# DTLR
**Repository Path**: data_factory/DTLR
## Basic Information
- **Project Name**: DTLR
- **Description**: No description available
- **Primary Language**: Unknown
- **License**: Apache-2.0
- **Default Branch**: main
- **Homepage**: None
- **GVP Project**: No
## Statistics
- **Stars**: 0
- **Forks**: 0
- **Created**: 2024-10-09
- **Last Updated**: 2024-10-09
## Categories & Tags
**Categories**: Uncategorized
**Tags**: None
## README
## Description
This repository is the official implementation for [General Detection-based Text Line Recognition](https://detection-based-text-line-recognition.github.io/),
the paper is available on [arXiv](https://arxiv.org/pdf/2409.17095).
This repository builds on the code for [DINO-DETR](https://github.com/IDEA-Research/DINO), the official implementation of the paper "[DINO: DETR with Improved DeNoising Anchor Boxes for End-to-End Object Detection](https://arxiv.org/abs/2203.03605)". We present a model that adapts DINO-DETR for text recognition as a detection and recognition task.

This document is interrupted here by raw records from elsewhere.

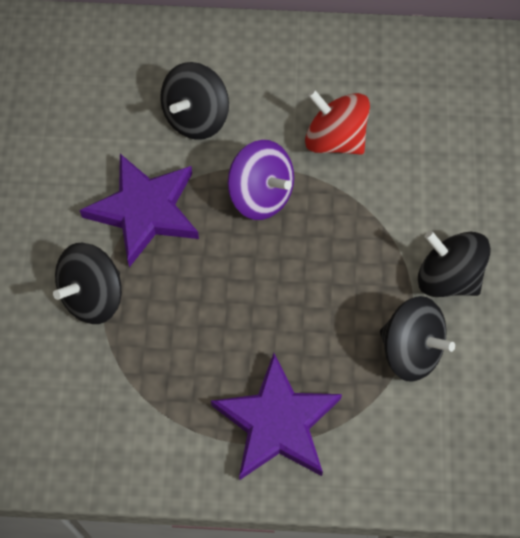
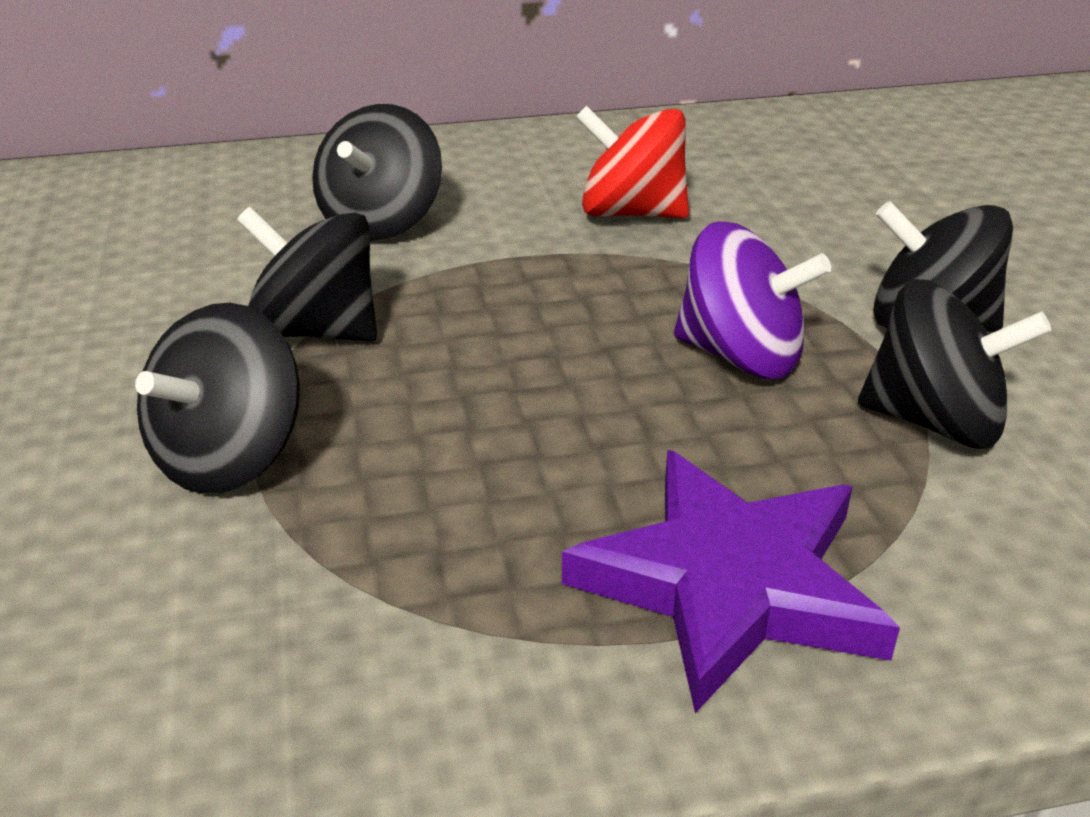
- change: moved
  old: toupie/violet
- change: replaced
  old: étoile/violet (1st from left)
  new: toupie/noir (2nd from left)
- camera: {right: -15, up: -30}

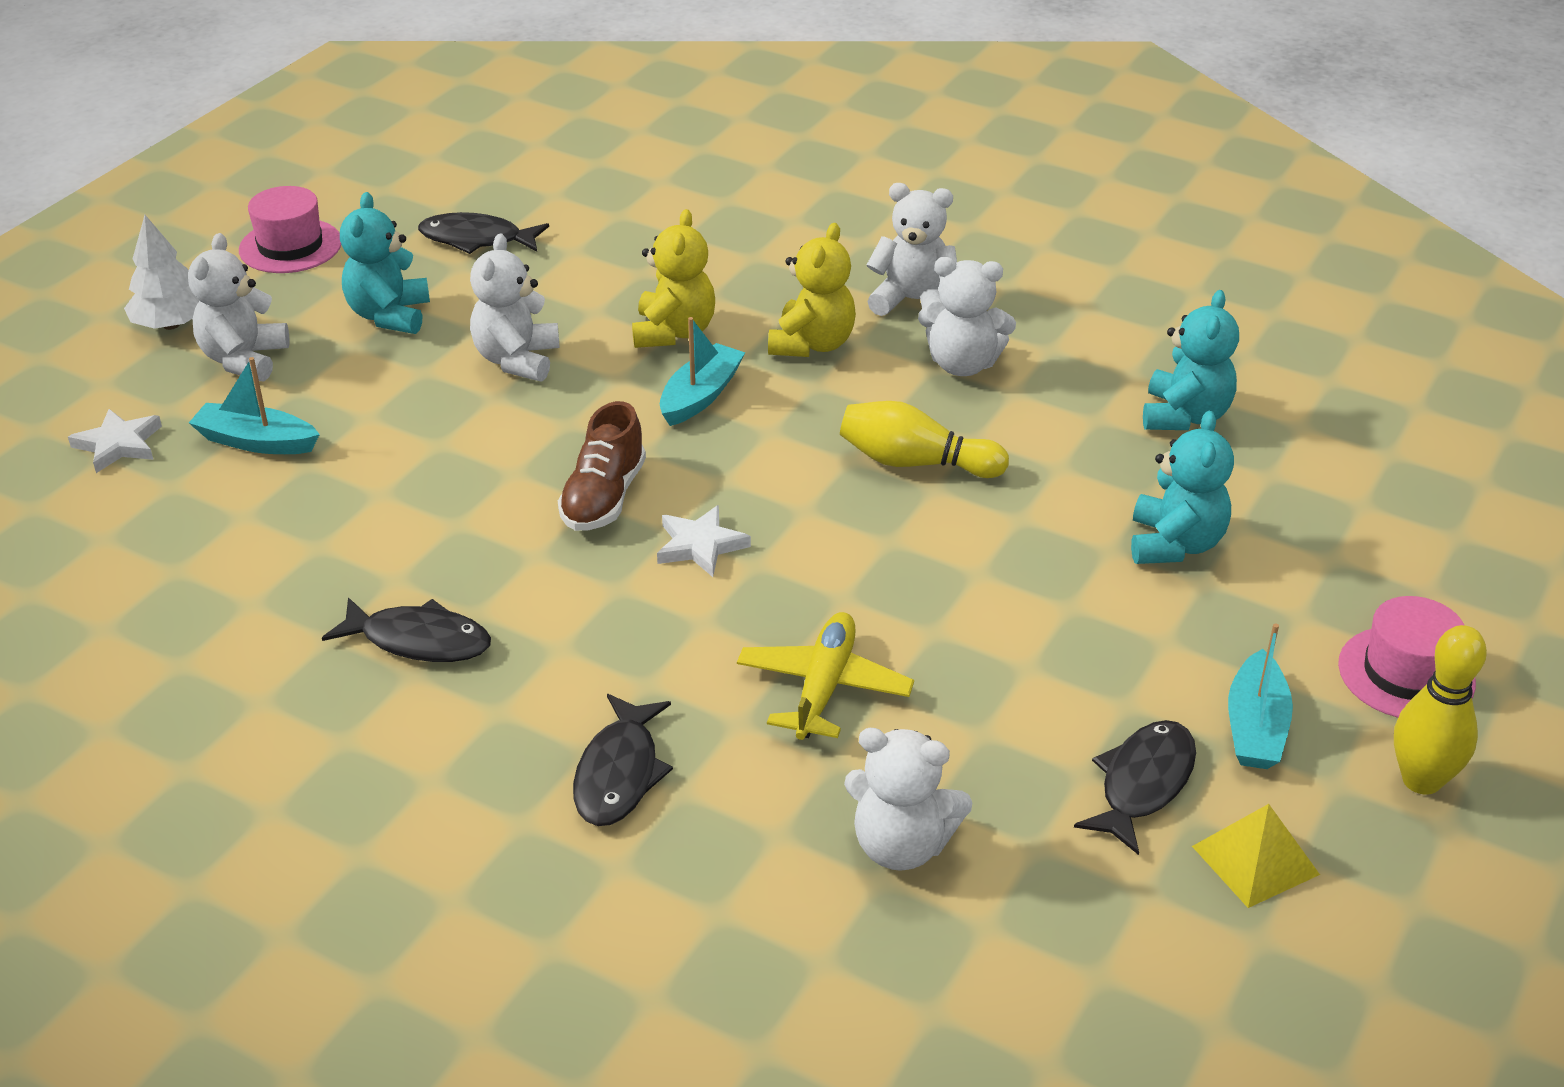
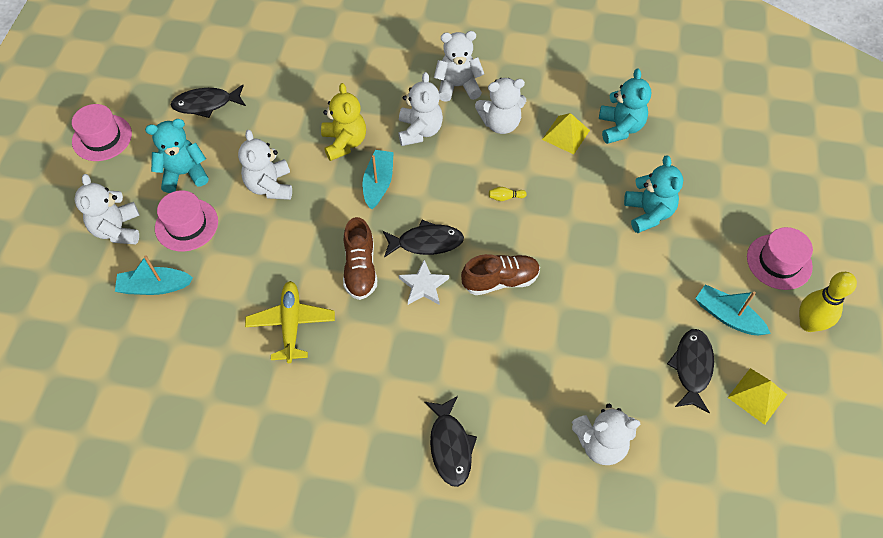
- change: turned
  old: ours en peluche/turquoise (1st from left)
  degrees: 90
- change: removed
  old: arbre/blanc
- change: recoloured
  old: ours en peluche/jaune (2nd from left)
  new: ours en peluche/blanc (3rd from left)
- change: resized
  old: quille/jaune (1st from left)
  factor: 0.43
- change: removed
  old: étoile/blanc (1st from left)
- change: moved
  old: poisson/noir (1st from left in the first image)
  new: poisson/noir (2nd from left)
- change: moved
  old: avion/jaune
- change: turned
  old: bateau/turquoise (3rd from left)
  degrees: 135
- change: added
  new: pyramide/jaune (1st from left)
- change: added
  new: chapeau/rose (2nd from left)
- change: added
  new: chaussure/marron (2nd from left)
- camera: {right: -20, up: 20}

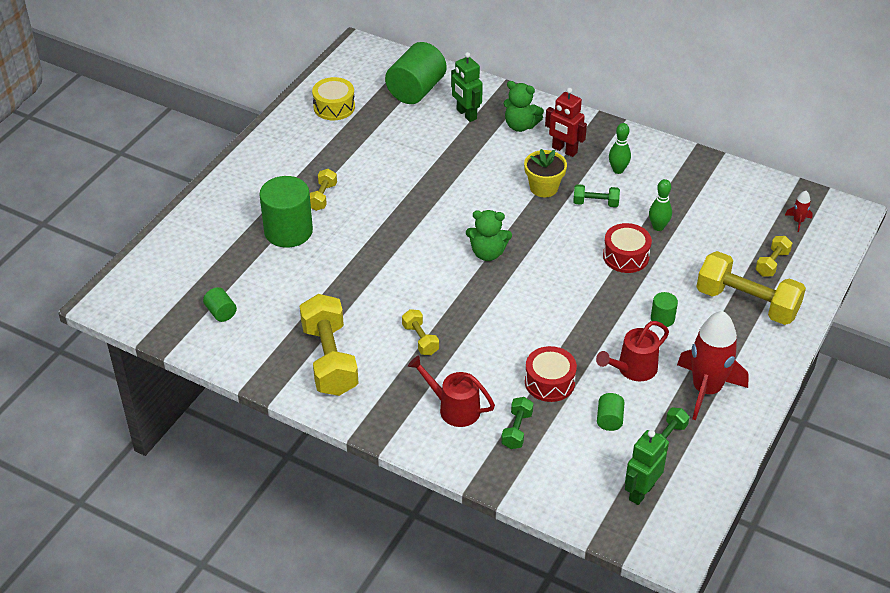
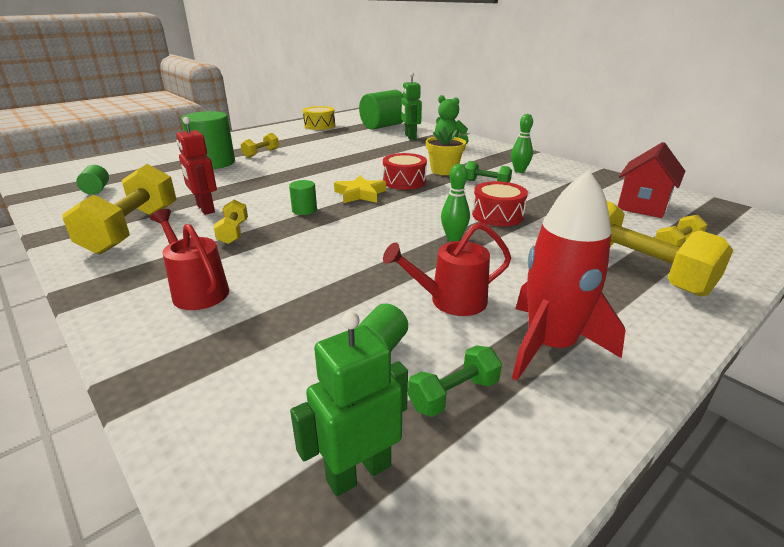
- change: moved
  old: robot/rouge
- change: moved
  old: quille/vert (2nd from left in the first image)
  new: quille/vert (1st from left)
- change: removed
  old: fusée/rouge (2nd from left)
- change: replaced
  old: ours en peluche/vert (1st from left)
  new: étoile/jaune
- change: moved
  old: cylindre/vert (5th from left in the first image)
  new: cylindre/vert (3rd from left)
- change: moved
  old: tambour/rouge (1st from left)
- change: removed
  old: haltère/vert (1st from left)
- change: added
  new: maison/rouge
- camera: {right: 20, up: -15}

The model is pretrained on synthetic data using the same loss as DINO-DETR and then fine-tuned on a real dataset with CTC loss.
## Content
Installation, Datasets, and Weights
## Installation, Datasets, and Weights
### 1. Installation
The model was trained with `python=3.11.0`, `pytorch=2.1.0`, `cuda=11.8` and builds on the DETR-variants [DINO](https://arxiv.org/abs/2203.03605)/[DN](https://arxiv.org/abs/2203.01305)/[DAB](https://arxiv.org/abs/2201.12329) and [Deformable-DETR](https://arxiv.org/abs/2010.04159).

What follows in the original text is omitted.